All these people have a point, and yet I still find my hackles rising at the glibness with which nature, according to ancient wisdom our nourishing mother, has been dismissed from the scene. In particular, I wonder whether artists, for whom, since the time of the cave-painters, nature has been the chief fount of inspiration, have been too hastily complicit in this dismissal. Of course, we always view nature through some kind of cultural lens; equally certainly, the project of mastering nature, articu lated by Francis Bacon and carried through in the last two centuries of industrialisation and technological wizardry (more Tolkien's Saruman than Gandalf, perhaps), has altered not just the way nature looks and is, but also the way we feel about it. But mightn't artists be shortchanging us in going along with an excessively anthropocentric view of things in which nature, the cosmos, has become a subset of the human sphere of technical ingenuity? Are the feelings of awe, mystery and deep delight, which poets, artists and musicians from Chaucer and Milton to Turner and Sibelius have conveyed in their response to nature, to he consigned to the dustbin of history?

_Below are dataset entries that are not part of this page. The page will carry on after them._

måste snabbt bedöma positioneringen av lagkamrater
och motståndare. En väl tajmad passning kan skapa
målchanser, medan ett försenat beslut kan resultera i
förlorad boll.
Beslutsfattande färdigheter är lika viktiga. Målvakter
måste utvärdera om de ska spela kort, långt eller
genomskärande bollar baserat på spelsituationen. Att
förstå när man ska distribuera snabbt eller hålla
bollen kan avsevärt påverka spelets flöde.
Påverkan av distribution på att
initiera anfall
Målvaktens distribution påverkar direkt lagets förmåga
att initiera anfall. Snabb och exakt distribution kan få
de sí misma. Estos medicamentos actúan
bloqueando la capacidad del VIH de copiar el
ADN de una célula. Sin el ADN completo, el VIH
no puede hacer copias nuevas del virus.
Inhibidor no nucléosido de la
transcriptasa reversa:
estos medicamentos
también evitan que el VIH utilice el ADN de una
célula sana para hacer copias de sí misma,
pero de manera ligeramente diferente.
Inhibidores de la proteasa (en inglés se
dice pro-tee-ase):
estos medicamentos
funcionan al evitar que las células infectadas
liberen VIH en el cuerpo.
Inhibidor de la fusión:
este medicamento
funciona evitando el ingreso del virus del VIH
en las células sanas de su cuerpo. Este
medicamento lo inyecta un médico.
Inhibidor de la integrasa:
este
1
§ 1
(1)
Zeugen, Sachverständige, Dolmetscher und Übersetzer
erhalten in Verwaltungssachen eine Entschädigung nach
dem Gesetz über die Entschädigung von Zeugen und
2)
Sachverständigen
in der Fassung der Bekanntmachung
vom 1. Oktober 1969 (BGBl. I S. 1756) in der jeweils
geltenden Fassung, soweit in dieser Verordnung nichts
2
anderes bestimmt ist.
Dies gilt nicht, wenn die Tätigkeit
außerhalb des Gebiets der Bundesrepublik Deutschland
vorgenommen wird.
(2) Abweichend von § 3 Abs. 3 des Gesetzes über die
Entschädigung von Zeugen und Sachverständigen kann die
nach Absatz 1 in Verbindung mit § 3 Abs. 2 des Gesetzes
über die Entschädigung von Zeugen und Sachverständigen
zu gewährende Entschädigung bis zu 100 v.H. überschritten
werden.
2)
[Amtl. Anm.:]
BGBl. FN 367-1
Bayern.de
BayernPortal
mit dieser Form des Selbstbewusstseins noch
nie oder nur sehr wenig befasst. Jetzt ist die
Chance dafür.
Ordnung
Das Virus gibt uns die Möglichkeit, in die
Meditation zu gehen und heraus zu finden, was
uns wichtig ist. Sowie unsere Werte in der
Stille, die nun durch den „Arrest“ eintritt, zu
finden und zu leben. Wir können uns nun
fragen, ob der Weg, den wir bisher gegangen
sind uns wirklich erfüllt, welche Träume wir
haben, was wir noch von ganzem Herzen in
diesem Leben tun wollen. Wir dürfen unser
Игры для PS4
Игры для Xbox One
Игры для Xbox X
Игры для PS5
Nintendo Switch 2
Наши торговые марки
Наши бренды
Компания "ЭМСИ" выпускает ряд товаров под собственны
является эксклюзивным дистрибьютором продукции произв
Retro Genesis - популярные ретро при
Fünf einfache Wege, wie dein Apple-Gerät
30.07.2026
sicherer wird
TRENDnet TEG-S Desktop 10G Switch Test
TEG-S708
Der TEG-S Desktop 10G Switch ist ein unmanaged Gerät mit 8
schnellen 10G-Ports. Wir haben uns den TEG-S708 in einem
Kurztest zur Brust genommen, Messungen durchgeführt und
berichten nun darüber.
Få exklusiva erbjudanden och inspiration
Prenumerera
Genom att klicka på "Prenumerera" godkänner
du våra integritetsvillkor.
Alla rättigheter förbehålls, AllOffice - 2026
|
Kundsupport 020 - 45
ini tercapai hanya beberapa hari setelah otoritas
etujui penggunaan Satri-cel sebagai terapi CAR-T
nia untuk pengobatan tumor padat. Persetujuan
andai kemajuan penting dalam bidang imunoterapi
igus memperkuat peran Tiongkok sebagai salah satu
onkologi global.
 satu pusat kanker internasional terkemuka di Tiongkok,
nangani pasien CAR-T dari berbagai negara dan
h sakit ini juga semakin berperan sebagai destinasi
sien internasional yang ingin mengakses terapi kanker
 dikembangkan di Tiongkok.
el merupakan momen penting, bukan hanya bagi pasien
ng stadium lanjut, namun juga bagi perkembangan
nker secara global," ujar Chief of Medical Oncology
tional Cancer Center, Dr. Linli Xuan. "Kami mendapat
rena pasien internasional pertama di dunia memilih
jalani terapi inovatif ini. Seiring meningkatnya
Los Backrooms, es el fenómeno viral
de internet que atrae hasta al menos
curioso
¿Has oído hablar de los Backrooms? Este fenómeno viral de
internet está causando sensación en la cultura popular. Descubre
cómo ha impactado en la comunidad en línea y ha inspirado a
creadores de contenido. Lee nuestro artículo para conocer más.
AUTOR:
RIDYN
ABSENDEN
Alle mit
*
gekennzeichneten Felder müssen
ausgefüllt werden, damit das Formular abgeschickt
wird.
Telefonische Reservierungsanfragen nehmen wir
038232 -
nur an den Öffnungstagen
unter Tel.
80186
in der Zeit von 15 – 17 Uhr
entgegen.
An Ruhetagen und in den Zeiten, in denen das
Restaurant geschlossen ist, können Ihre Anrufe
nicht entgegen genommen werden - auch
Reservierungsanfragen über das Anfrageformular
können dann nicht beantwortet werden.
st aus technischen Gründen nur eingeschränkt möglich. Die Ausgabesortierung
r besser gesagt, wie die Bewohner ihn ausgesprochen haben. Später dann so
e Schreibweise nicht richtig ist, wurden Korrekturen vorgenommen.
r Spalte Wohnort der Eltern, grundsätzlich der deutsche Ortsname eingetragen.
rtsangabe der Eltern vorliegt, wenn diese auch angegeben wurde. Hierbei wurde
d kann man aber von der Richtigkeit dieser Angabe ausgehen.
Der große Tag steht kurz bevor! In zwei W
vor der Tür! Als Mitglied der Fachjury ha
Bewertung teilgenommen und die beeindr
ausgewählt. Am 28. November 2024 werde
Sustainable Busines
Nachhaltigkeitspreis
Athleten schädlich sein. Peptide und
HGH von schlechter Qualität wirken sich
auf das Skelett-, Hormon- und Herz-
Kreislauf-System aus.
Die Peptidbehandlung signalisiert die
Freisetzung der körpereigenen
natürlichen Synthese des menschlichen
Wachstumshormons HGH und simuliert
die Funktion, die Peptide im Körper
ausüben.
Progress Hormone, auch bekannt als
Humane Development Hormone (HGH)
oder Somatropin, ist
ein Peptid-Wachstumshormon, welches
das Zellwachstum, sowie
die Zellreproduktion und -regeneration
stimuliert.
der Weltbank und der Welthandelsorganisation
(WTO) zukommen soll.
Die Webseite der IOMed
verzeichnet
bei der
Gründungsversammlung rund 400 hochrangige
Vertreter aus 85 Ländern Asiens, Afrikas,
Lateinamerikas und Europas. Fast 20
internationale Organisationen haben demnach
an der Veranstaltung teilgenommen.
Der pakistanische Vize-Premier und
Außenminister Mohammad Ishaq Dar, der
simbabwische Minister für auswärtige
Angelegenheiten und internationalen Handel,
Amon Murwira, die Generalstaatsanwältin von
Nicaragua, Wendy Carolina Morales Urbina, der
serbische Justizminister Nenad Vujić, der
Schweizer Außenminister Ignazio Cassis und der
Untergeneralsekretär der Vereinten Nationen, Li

Olafur Eliasson's 'The Weather Project' in the Turbine Hall of Tate Modern might seem an interesting point of departure, or challenge, The Icelandic–Danish installation artist professes an 'interest in natural phenonema . . . [which is] almost profane'. He has photographed (beautifully) the ghostly evanescence of melting blocks of ice and projected the shadow of a living, moving tree on to a small white table. He has also dyed stretches of river green, using non-toxic dye but presumably somewhat confusing the local fauna. The first sight of 'The Weather Project', a vast, duskily glowing sun-like disk, hung high in the Turbine Hall, which is filled with what seems like mist, is undeniably impressive, even breathtaking. Surely those knowing inverted commas have been blown away by a work which restores our sense of awe at nature in sublime or transcendent mode. Not really, it turns out: Eliasson has added a finishing ironic touch by covering the ceiling of the Turbine Hall with metal mirrors. As a result, the Hall resembles less a sun-temple than a grove of narcissi, as people lie down on the floor to gaze, transfixed, at their own reflections high above. Eliasson has said that he wants to provoke spectators into 'seeing themselves seeing', but mightn't he be simply going along with the shallow narcissism that is the curse of our age?

Narcissus' obsession with his image, as we know, led to his death by drowning and his lover's heartbreak. Perhaps there is something equally doomed and tragic about humanity's current inability to see beyond itself, to appreciate that human life exists within and gains its meaning from great overarching natural rhythms, cycles, harmonies and beauties. It seems hopelessly nostalgic to imagine that we might ever again feel about Creation in the way that Raphael suggests to Adam in Book VIII of Paradise Lost, that it shows 'the Maker's high magnificence, who built/So spacious, and his Line stretched out so far;! That Man may know he dwells not in his own.'

With this rather gloomy thought I returned to have another look at Anya Gallaccio's panel of pressed daisies and her bronze apple tree with its real apples. I was not prepared for their effect, or the effect of the contrast between how they looked before and how they looked now. The once glowingly red flowers had lost nearly all their colour, the once firm stalks had withered. Not only that, but a thick white smoke of fungus had sprung from the rotting crowns, wreathing the installation in a November fog. As for the apples hanging from the bronze tree, they, too, had obeyed the irrevocable laws of putrefaction, some looking as though they had been baked a few hours in the oven, others bringing to mind the sagging and wrinkling of human cheeks.

This, I felt, was not about knowingness, but more about a letting go, or what Heidegger called a 'releasement towards things'. Gallaccio's works are not without ingenuity, or artistry, but their final emphasis is not on control or cleverness, but on an acceptance of the non-human, natural forces to which that control or cleverness is ultimately subject. 'For dust thou art, and unto dust shalt thou return' might be their motto, and in its way a strangely life-affirming one. Gallaccio would get my vote — if I had one.